By Yingjie Hu, Krzysztof Janowicz, Sathya Prasad, and Song Gao
Transactions in GIS, Volume 19, Issue 3, June 2015, Pages 398–416
“Geoportals provide integrated access to geospatial resources, and enable both authorities and the general public to contribute and share data and services. An essential goal of geoportals is to facilitate the discovery of the available resources. Such a process relies heavily on the quality of metadata. While multiple metadata standards have been established, data contributers may adopt different standards when sharing their data via the same geoportal. This is especially the case for user-generated content where various terms and topics can be introduced to describe similar datasets. While this heterogeneity provides a wealth of perspectives, it also complicates resource discovery. With the fast development of the Semantic Web technologies, there is a rise of Linked-Data-driven portals.
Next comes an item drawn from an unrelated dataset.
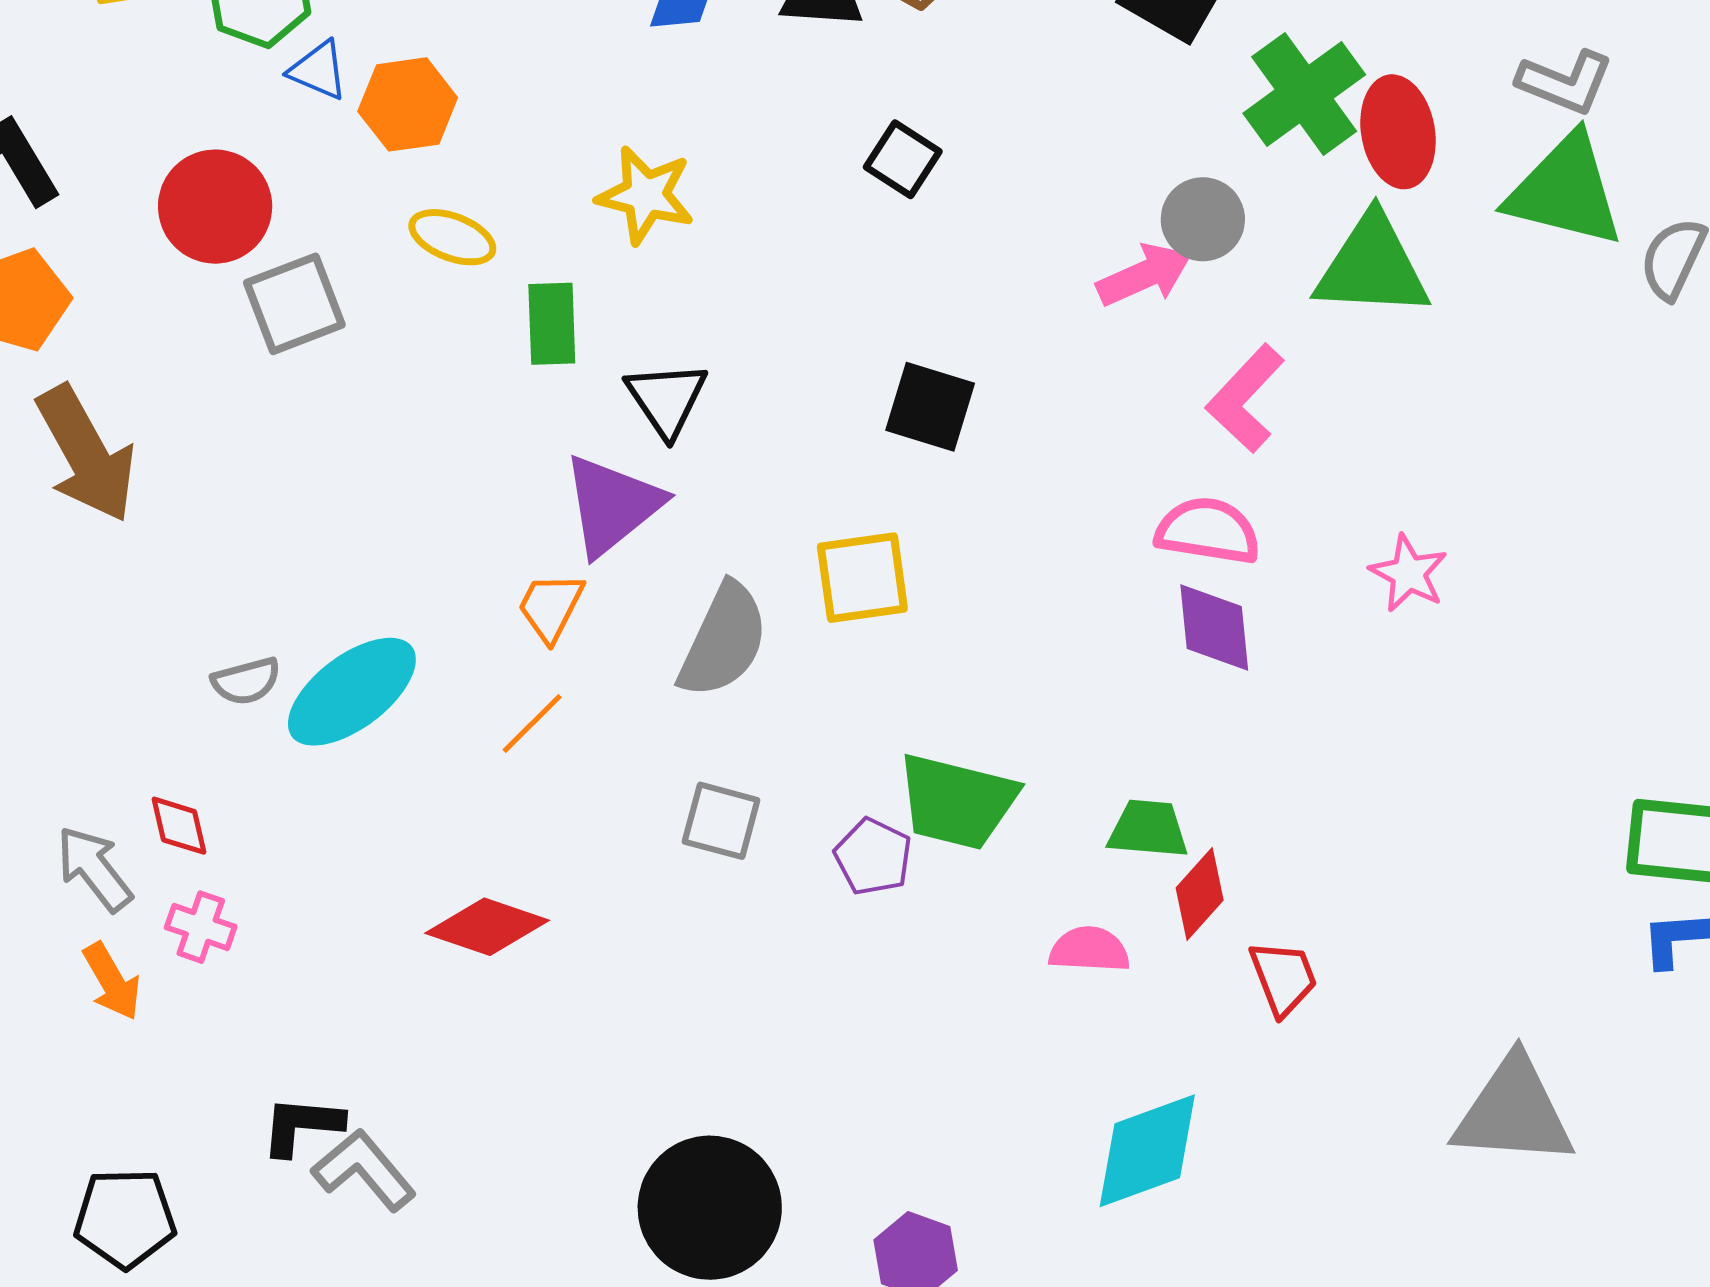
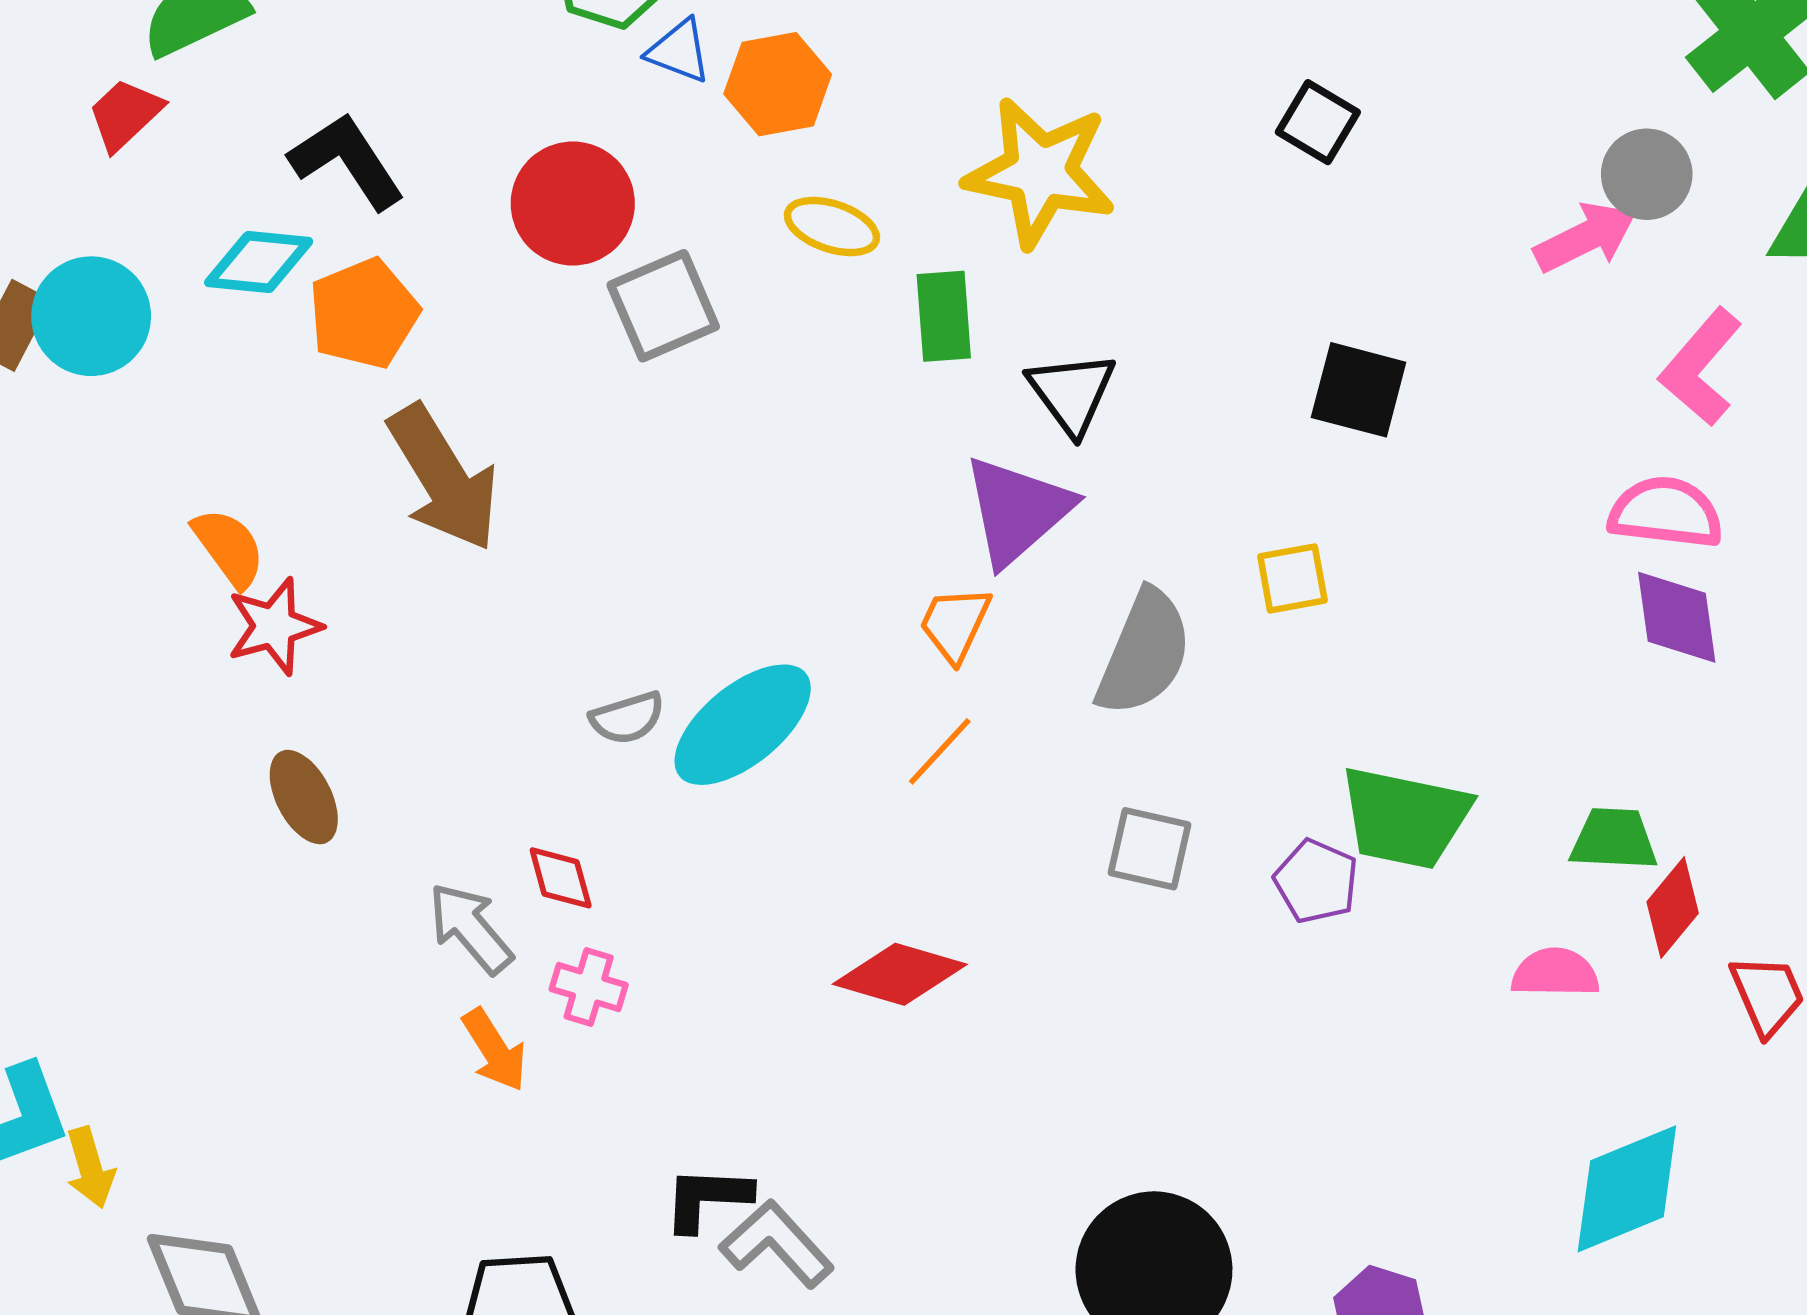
yellow star: (646, 195) -> (1040, 172), size x1.4
yellow square: (862, 578) -> (1292, 578), size x0.7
Although these novel portals open up new ways to organize metadata and retrieve resources, they lack effective semantic search methods.
“This article addresses the two challenges discussed above, namely the topic heterogeneity brought by multiple metadata standards and the lack of established semantic search in Linked-Data-driven geoportals. To harmonize the metadata topics, we employ a natural language processing method, namely Labeled Latent Dirichlet Allocation (LLDA), and train it using standardized metadata from Data.gov. With respect to semantic search, we construct thematic and geographic matching features from the textual metadata descriptions, and train a regression model via a human participants experiment. We evaluate our methods by examining their performances in addressing the two issues. Finally, we implement a semantics-enabled and Linked-Data-driven prototypical geoportal using a sample dataset from Esri’s ArcGIS Online.”